Molecular mechanisms: Calming neurons have specific responses

by  /  26 October 2010
THIS ARTICLE IS MORE THAN FIVE YEARS OLD

This article is more than five years old. Autism research — and science in general — is constantly evolving, so older articles may contain information or theories that have been reevaluated since their original publication date.

Inside job: Researchers used a powerful microscope to look at the activity of interneurons in live mouse brains.

Most inhibitory neurons respond in the same way to a range of visual stimulation, but a subset of them may be tuned in to specific signals, suggest two reports published in September in Neuron.

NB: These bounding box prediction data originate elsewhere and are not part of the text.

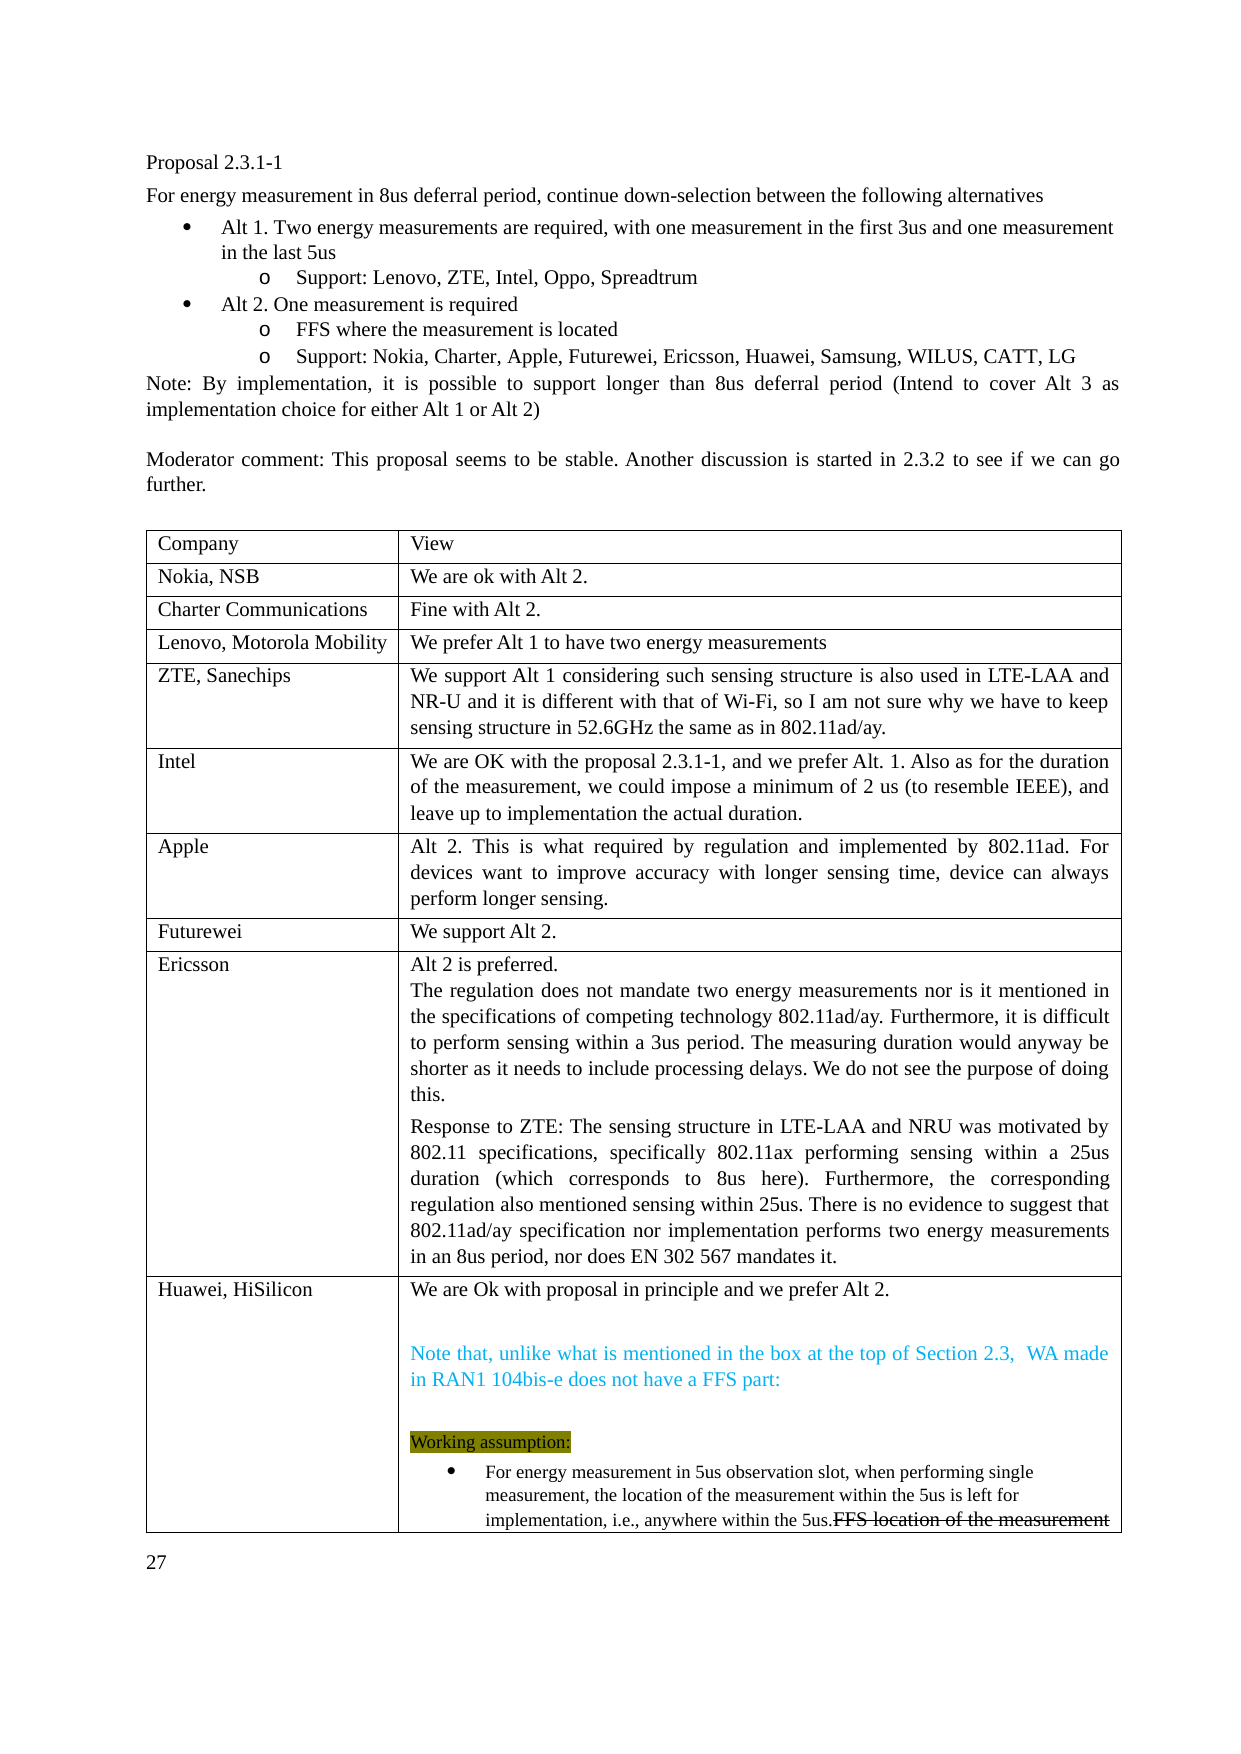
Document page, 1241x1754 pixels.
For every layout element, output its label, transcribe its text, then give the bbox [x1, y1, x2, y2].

list FFS where the measurement is located [258, 317, 1122, 343]
table_cell Alt 2. This is what required by regulation and implemented by 802.11ad. For devices want to improve accuracy with longer sensing time, device can always perform longer sensing. [399, 834, 1121, 918]
table_cell Charter Communications [147, 597, 398, 629]
table_cell We are ok with Alt 2. [399, 564, 1121, 596]
text Note: By implementation, it is possible to support longer than 8us deferral period (Intend to cover Alt 3 as implementation choice for either Alt 1 or Alt 2) [146, 371, 1122, 421]
text Proposal 2.3.1-1 [146, 150, 1122, 174]
text Moderator comment: This proposal seems to be stable. Another discussion is started in 2.3.2 to see if we can go further. [146, 447, 1122, 496]
table_cell ZTE, Sanechips [147, 664, 398, 747]
list Alt 1. Two energy measurements are required, with one measurement in the first 3us and one measurement in the last 5us [183, 215, 1122, 264]
table_cell Lenovo, Motorola Mobility [147, 630, 398, 662]
table_cell Fine with Alt 2. [399, 597, 1121, 629]
text For energy measurement in 8us deferral period, continue down-selection between the following alternatives [146, 182, 1122, 207]
list Support: Nokia, Charter, Apple, Futurewei, Ericsson, Huawei, Samsung, WILUS, CATT, LG [258, 344, 1122, 370]
table_cell Huawei, HiSilicon [147, 1277, 398, 1532]
table_cell Ericsson [147, 952, 398, 1276]
list Support: Lenovo, ZTE, Intel, Oppo, Spreadtrum [258, 265, 1122, 291]
table_cell Apple [147, 834, 398, 918]
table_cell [399, 1277, 1121, 1532]
table_cell Nokia, NSB [147, 564, 398, 596]
table_cell Futurewei [147, 919, 398, 951]
table_cell We support Alt 2. [399, 919, 1121, 951]
table_header Company [147, 531, 398, 563]
table_cell Intel [147, 749, 398, 833]
table_cell We prefer Alt 1 to have two energy measurements [399, 630, 1121, 662]
table_cell We support Alt 1 considering such sensing structure is also used in LTE-LAA and NR-U and it is different with that of Wi-Fi, so I am not sure why we have to keep sensing structure in 52.6GHz the same as in 802.11ad/ay. [399, 664, 1121, 747]
table_header View [399, 531, 1121, 563]
table_cell We are OK with the proposal 2.3.1-1, and we prefer Alt. 1. Also as for the duration of the measurement, we could impose a minimum of 2 us (to resemble IEEE), and leave up to implementation the actual duration. [399, 749, 1121, 833]
table_cell Alt 2 is preferred. The regulation does not mandate two energy measurements nor is it mentioned in the specifications of competing technology 802.11ad/ay. Furthermore, it is difficult to perform sensing within a 3us period. The measuring duration would anyway be shorter as it needs to include processing delays. We do not see the purpose of doing this. Response to ZTE: The sensing structure in LTE-LAA and NRU was motivated by 802.11 specifications, specifically 802.11ax performing sensing within a 25us duration (which corresponds to 8us here). Furthermore, the corresponding regulation also mentioned sensing within 25us. There is no evidence to suggest that 802.11ad/ay specification nor implementation performs two energy measurements in an 8us period, nor does EN 302 567 mandates it. [399, 952, 1121, 1276]
list Alt 2. One measurement is required [183, 292, 1122, 316]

The brain is replete with both excitatory and inhibitory signals, and a disruption in the balance between these two types is linked to several disorders, including schizophrenia and autism.

Subtypes of excitatory neurons relay specific signals in the brain in response to various kinds of external stimuli, such as different images. Whether the neurons that send inhibitory signals — called interneurons — show the same specificity is unclear.

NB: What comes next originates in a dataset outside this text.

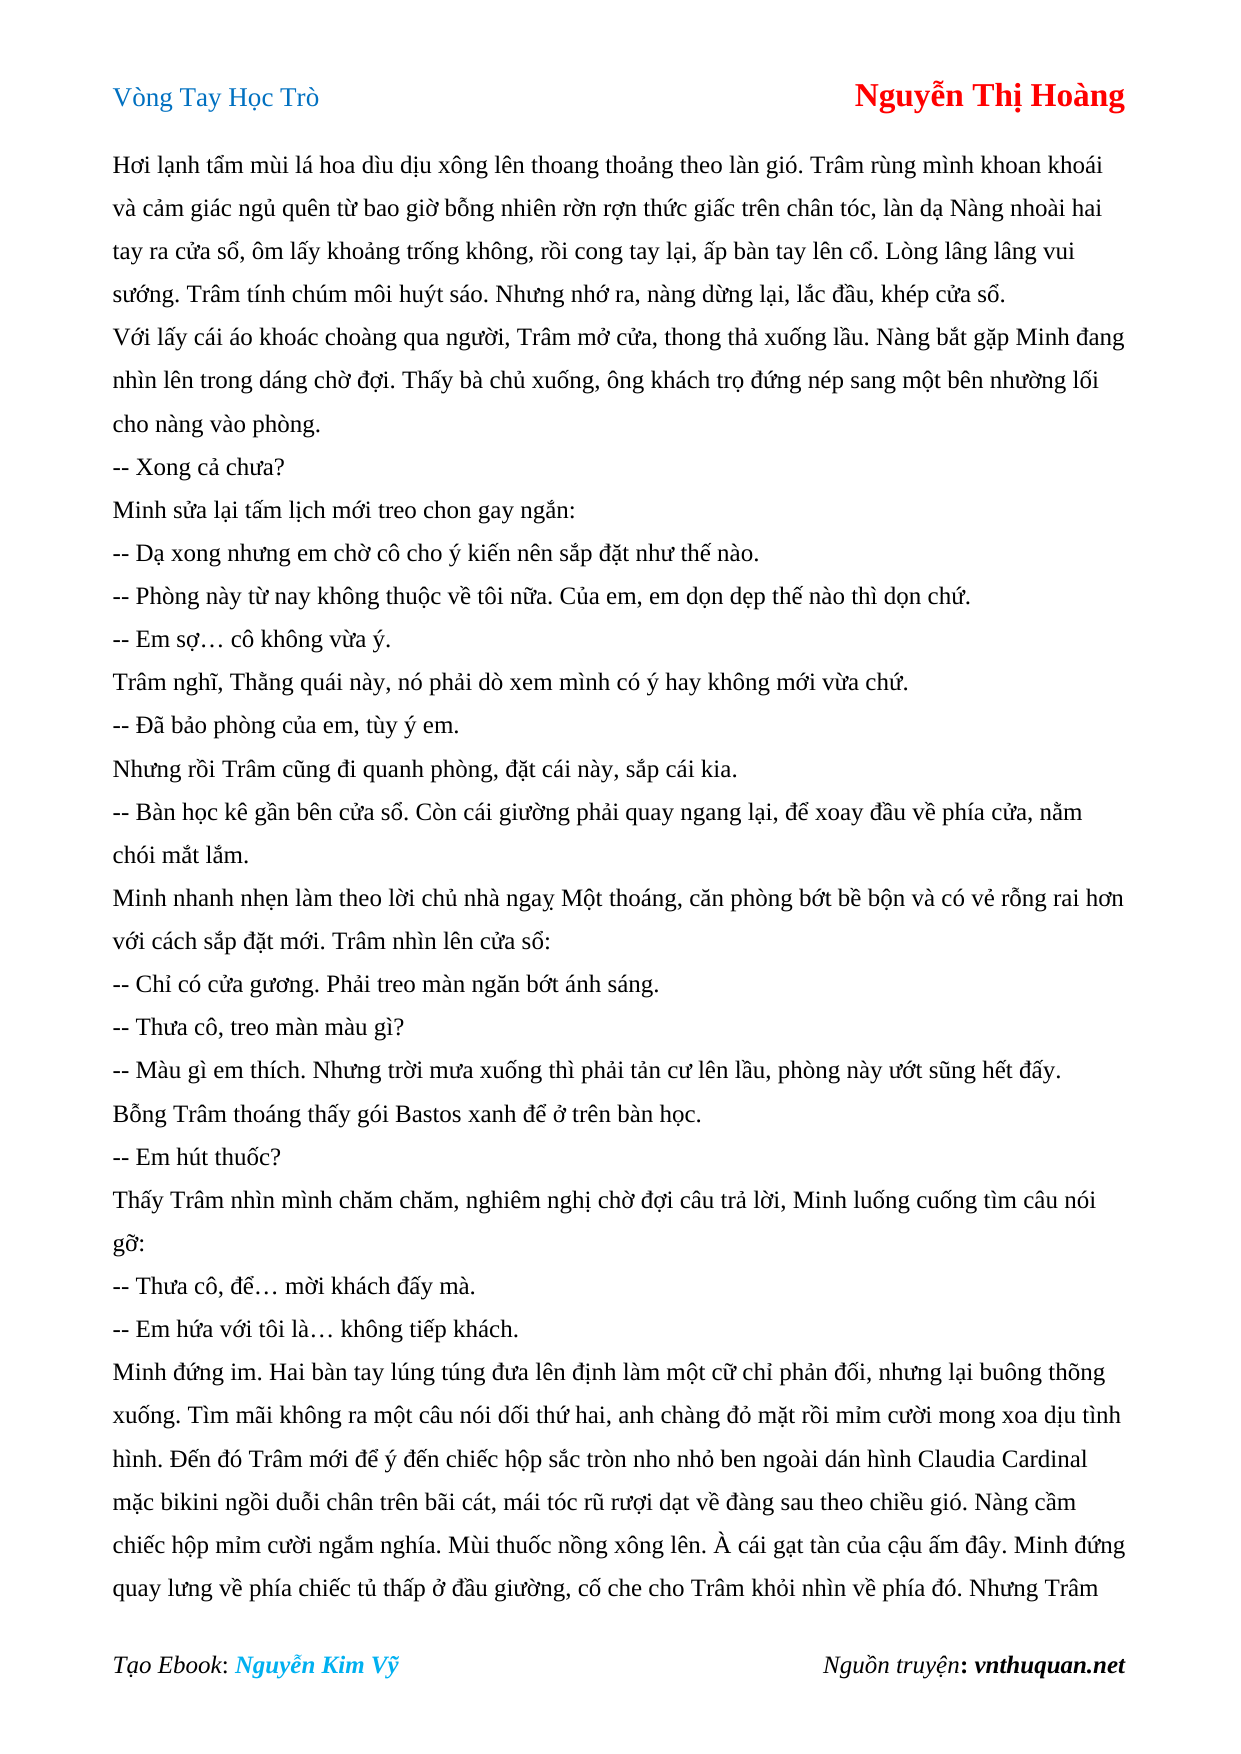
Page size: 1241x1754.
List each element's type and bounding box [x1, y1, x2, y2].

text [112, 150, 1128, 1602]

In one of the new studies, Mriganka Sur and his colleagues looked at a subtype of inhibitory neurons, called parvalbumin interneurons, by labeling them in the visual cortex of live mice. The researchers analyzed signaling in these neurons while they showed the mice different visual stimuli: lines with varying contrast, orientation and frequency.

They found that some of these neurons respond to all these stimuli, but others respond only to certain visual orientations.

“If inhibitory neurons have specific roles, then when they go awry they will have very particular effects on the circuits they make,” says Sur, head of brain and cognitive sciences at Massachusetts Institute of Technology.

In the other study, Harvard University researchers looked at several types of interneurons — including parvalbumin — and concluded that they respond in the same way to a broad range of stimuli.

One difference between the two studies is that the Sur team looked only at the parvalbumin subtype, whereas the Harvard team sampled a selection of interneurons, potentially missing subtle differences within a single population.